= 原文 =
* * * * *

基于切趾啁啾Bragg体光栅的高峰值功率脉冲压缩与展宽研究

Compact pulse stretcher and compressor with high efficiency and high damage threshold is the key to the development of high energy and peak power lasers. Chirped volume Bragg gratings (CVBGs) is a new type of stretcher and compressor and become the research hotspots at present. However, the high frequency and small amplitude oscillation in linear group delays, caused by the high-order dispersion is the bottleneck problem for development of CVBGs. In this foundation, the apodization method is proposed to suppress the high-order dispersion and optimize the diffraction characteristics of CVBGs, which can improve the time and frequency domain quality of output pluses. The coupled wave theory and matrix analysis method which is optimized by loss characteristics and non-linear refractive index coefficients is used to set up the mathematical model and design method of apodized chirped volume Bragg gratings (ACVBGs) for high energy and peak power lasers. The new methods and Technologies of nanofabrication will be explored, and new manufacturing Technology of apodized chirped volume Bragg gratings will be revealed. Combining the high energy and peak power laser system in the Laser Fusion Research Center of China Academy Of Engineering Physics, The pulse stretching and compression based on apodized chirped volume Bragg gratings will be studied in theoretical and experimental. The pulse characteristics of time domain, space domain and frequency domain in different process of stretching, amplifying and compressing will be analyzed, and the demonstration experiment will be completed. This foundation will undoubtedly open up the cross-application fields of structural functional optical elements and advanced laser technology, and expect to provide core elements and technical reserves for the development of peak and peak power lasers. These researches can provide technical support for frontier science, national defense and industry.

* * * * *

= 数据摘录 =
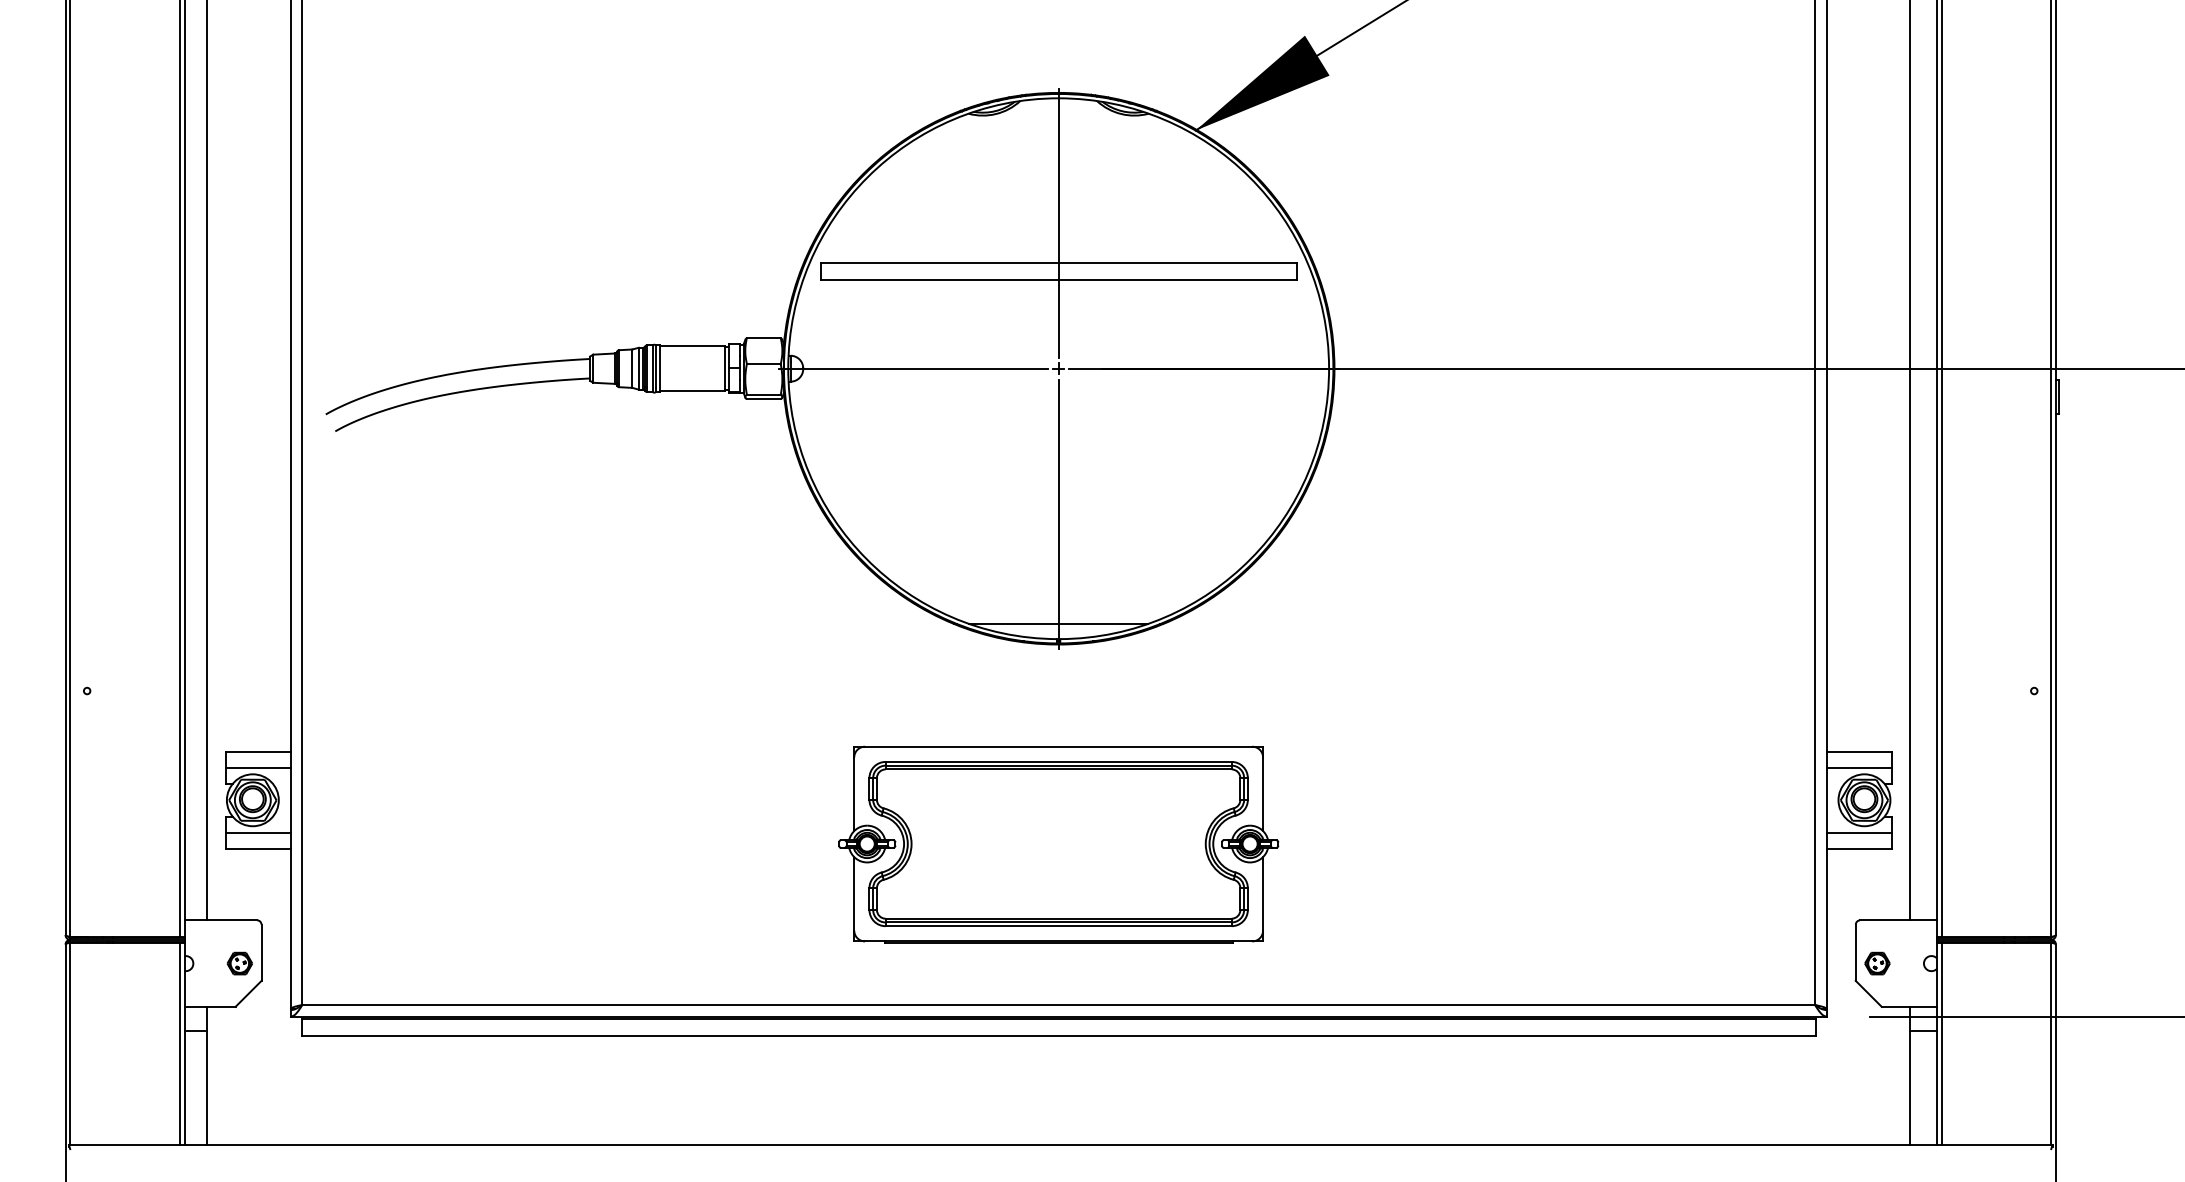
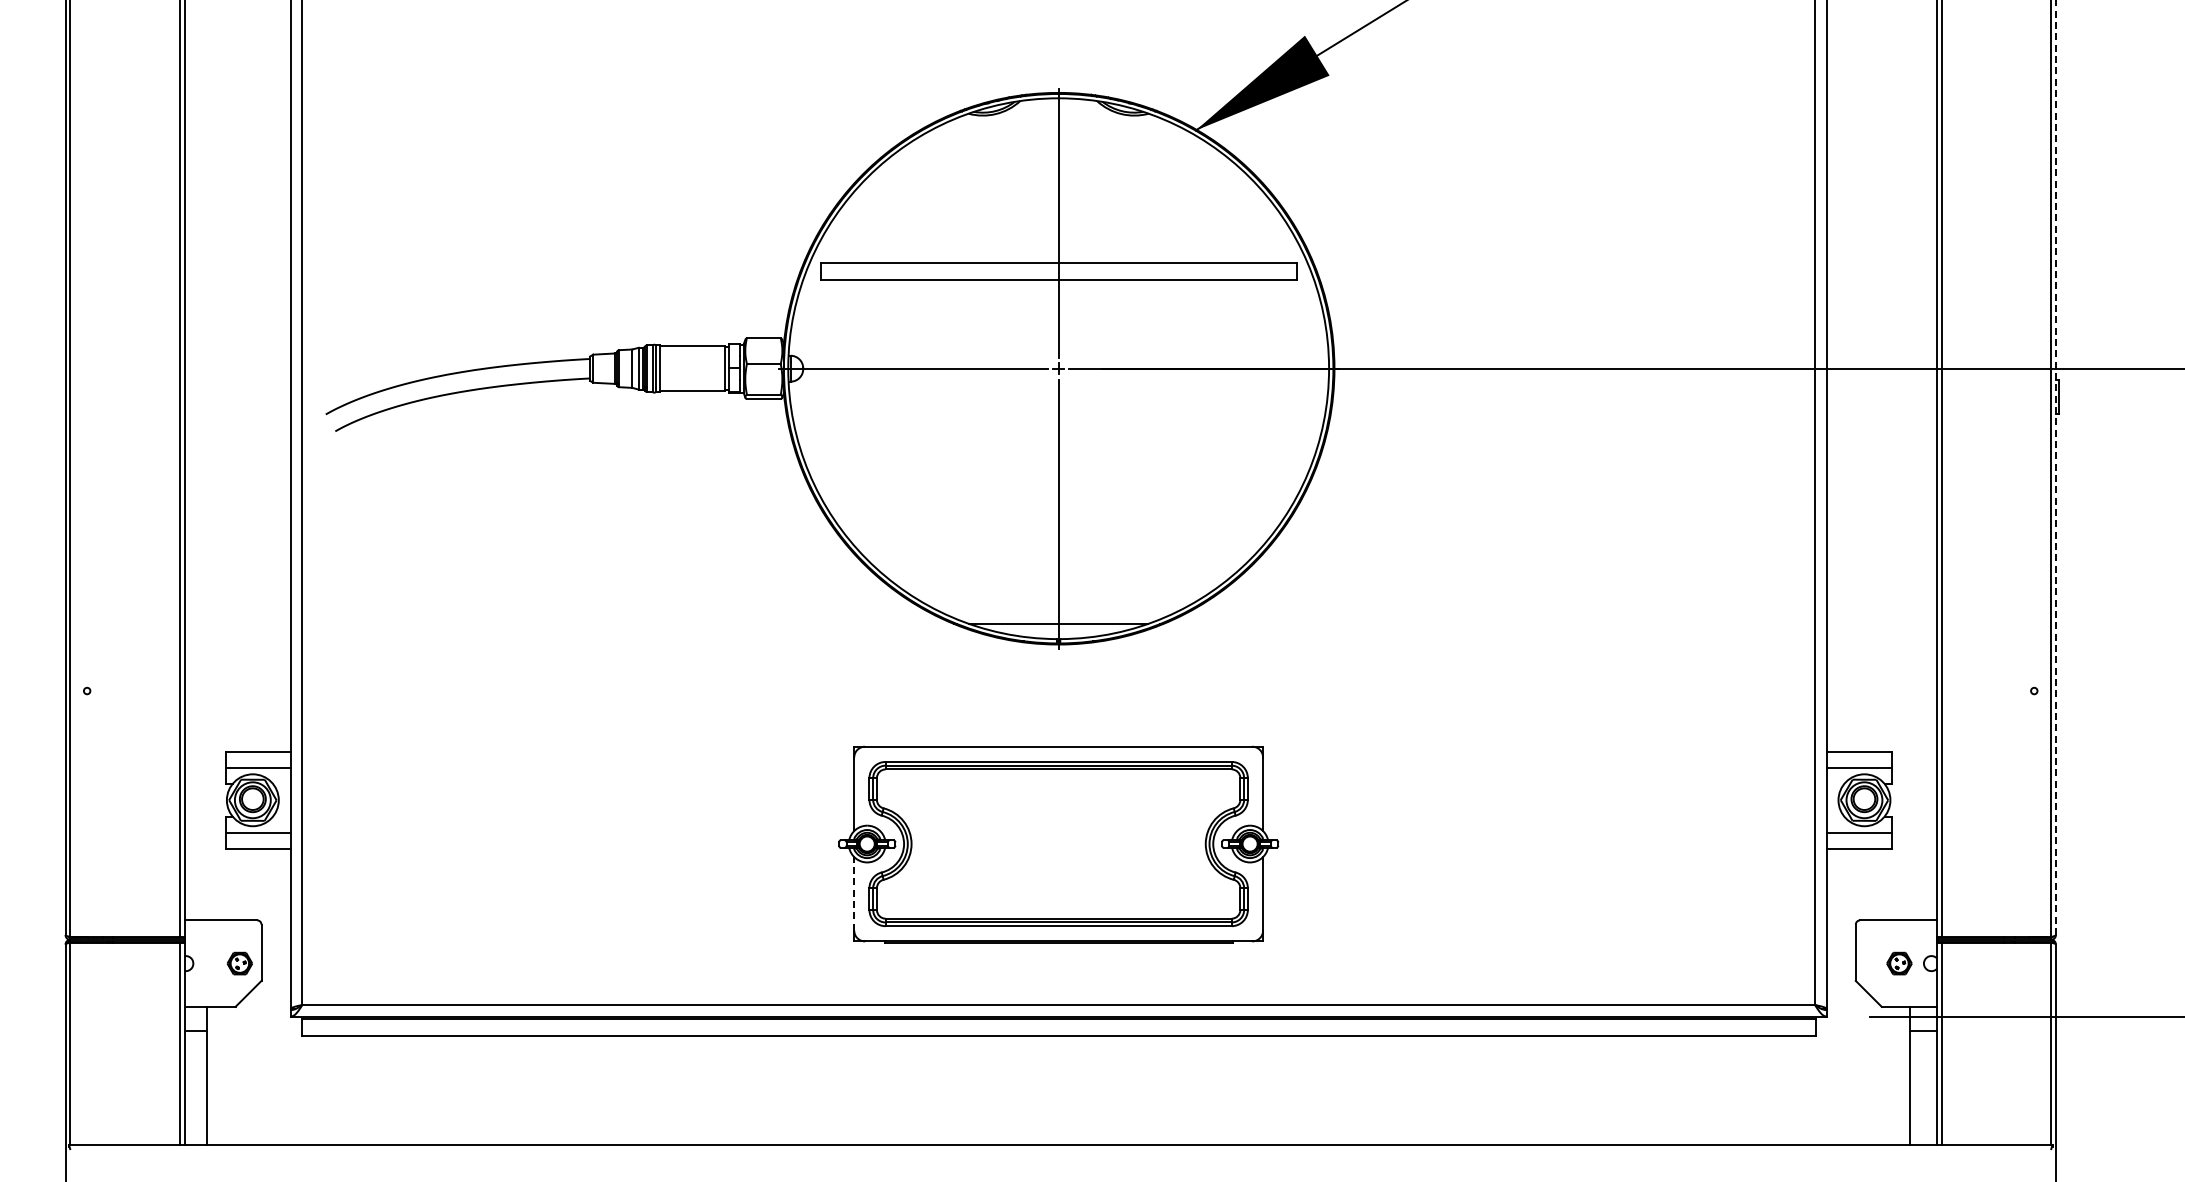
line at (207, 461): present -> none
line at (1909, 461): present -> none
line at (2055, 467): solid -> dashed
line at (854, 894): solid -> dashed
part at (1877, 963) position: (1877, 963) -> (1899, 963)
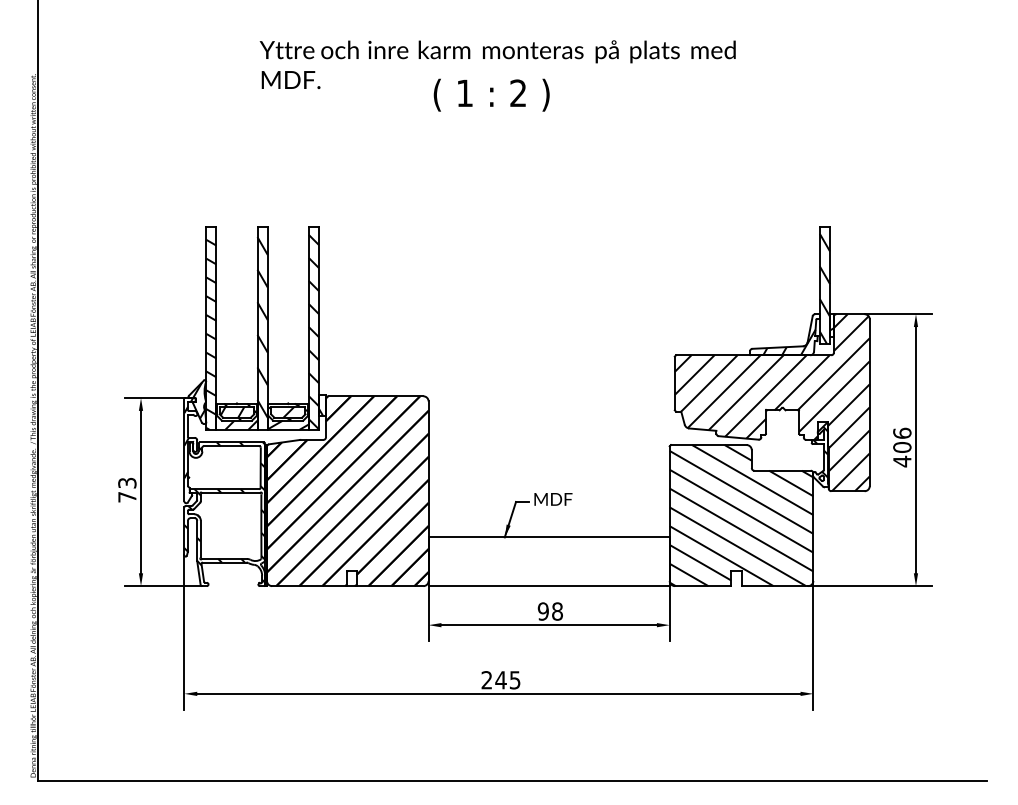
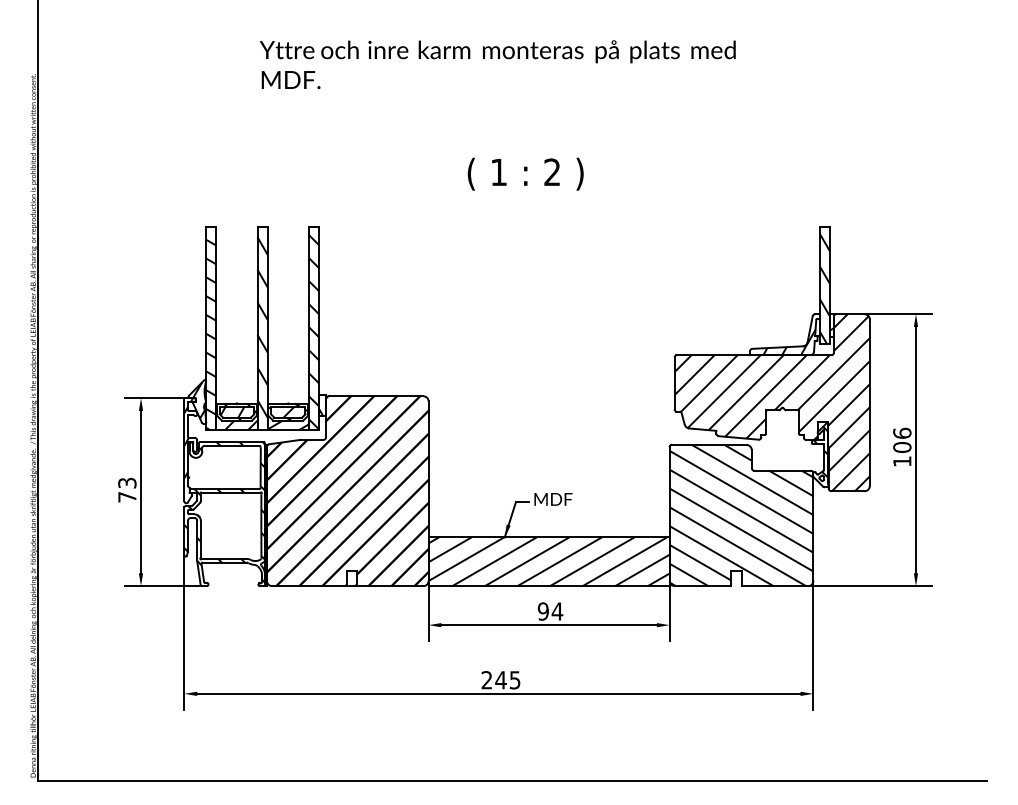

* * * * *

= 练习说明 =
能否把原文中以"Compact pulse stretcher and compressor"开头的那一段改写成简明的中文要点列表，并保留其主要事实？

= 参考答案 =
- 高效率、高损伤阈值的紧凑型脉冲展宽器与压缩器，是发展高能量、高峰值功率激光器的关键。
- 啁啾体布拉格光栅（CVBG）是一种新型展宽器与压缩器，也是当前的研究热点。
- 高阶色散会使线性群延迟出现高频小幅振荡，这是CVBG发展的瓶颈问题。
- 提出切趾方法，用以抑制高阶色散、优化CVBG的衍射特性，从而提高输出脉冲的时域与频域质量。
- 采用经损耗特性和非线性折射率系数优化的耦合波理论与矩阵分析方法，建立面向高能量、高峰值功率激光器的切趾啁啾体布拉格光栅（ACVBG）数学模型与设计方法。
- 探索新的纳米加工方法与技术，揭示ACVBG的新制造技术。
- 结合中国工程物理研究院激光聚变研究中心的高能量、高峰值功率激光系统，从理论和实验两方面研究基于ACVBG的脉冲展宽与压缩。
- 分析展宽、放大、压缩各过程中脉冲的时域、空域和频域特性，并完成演示实验。
- 该研究将开拓结构功能光学元件与先进激光技术的交叉应用领域，有望为相关激光器的发展提供核心元件和技术储备，并为前沿科学、国防和工业提供技术支持。